#### Machine-readable hardware designs:
════════════════
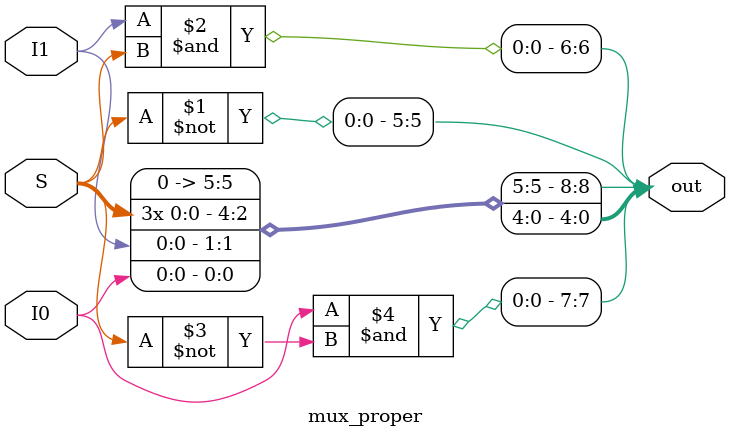
<source format=v>
`timescale 1ns / 1ps
module mux_proper(S,I0,I1,out);
	input S, I0, I1;
	output [8:0] out;
	assign out[0] = I0;
	assign out[1] = I1;
	assign out[2] = S;
	assign out[3] = S;
	assign out[4] = S;
	assign out[5] = ~S;
	assign out[6] = I1 & S;
	assign out[7] = I0 & (~S);
	assign out[8] = 0;

endmodule

</source>
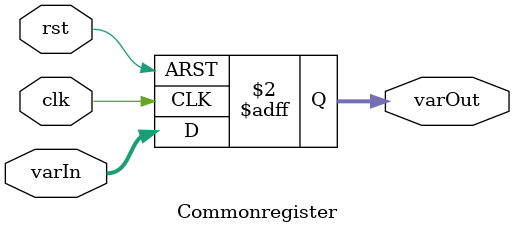
<source format=sv>

module Commonregister(input logic clk, rst, input logic [19:0] varIn, output logic [19:0] varOut);

	
	always @ (posedge clk or posedge rst) begin
		
		if (rst) varOut = 0;
		else
		varOut = varIn;
	
	end

endmodule
</source>
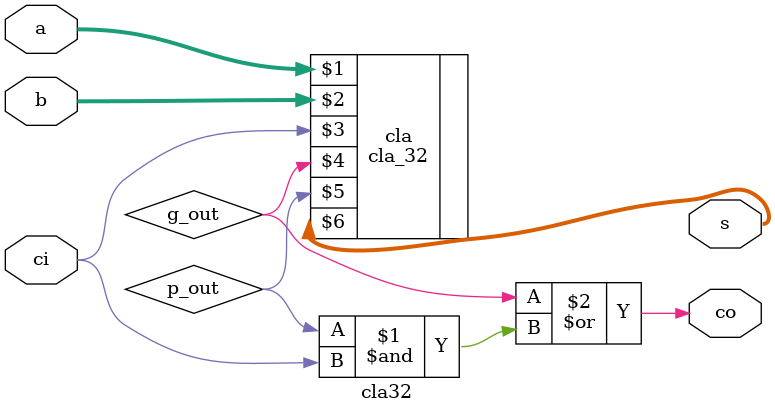
<source format=v>
`timescale 1ns / 1ps

module cla32 (a, b, ci, s, co);
  input [31:0] a, b;
  input ci;
  output [31:0] s;
  output co;
  wire g_out, p_out;
  cla_32 cla (a, b, ci, g_out, p_out, s);
  assign co = g_out | p_out & ci;
endmodule
</source>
════════════════
#### EXERCISE REQUIREMENTS:
Which lines of the data contain the string "timescale"? Copy each of them.

#### TASK RESULT:
`timescale 1ns / 1ps
`timescale 1ns / 1ps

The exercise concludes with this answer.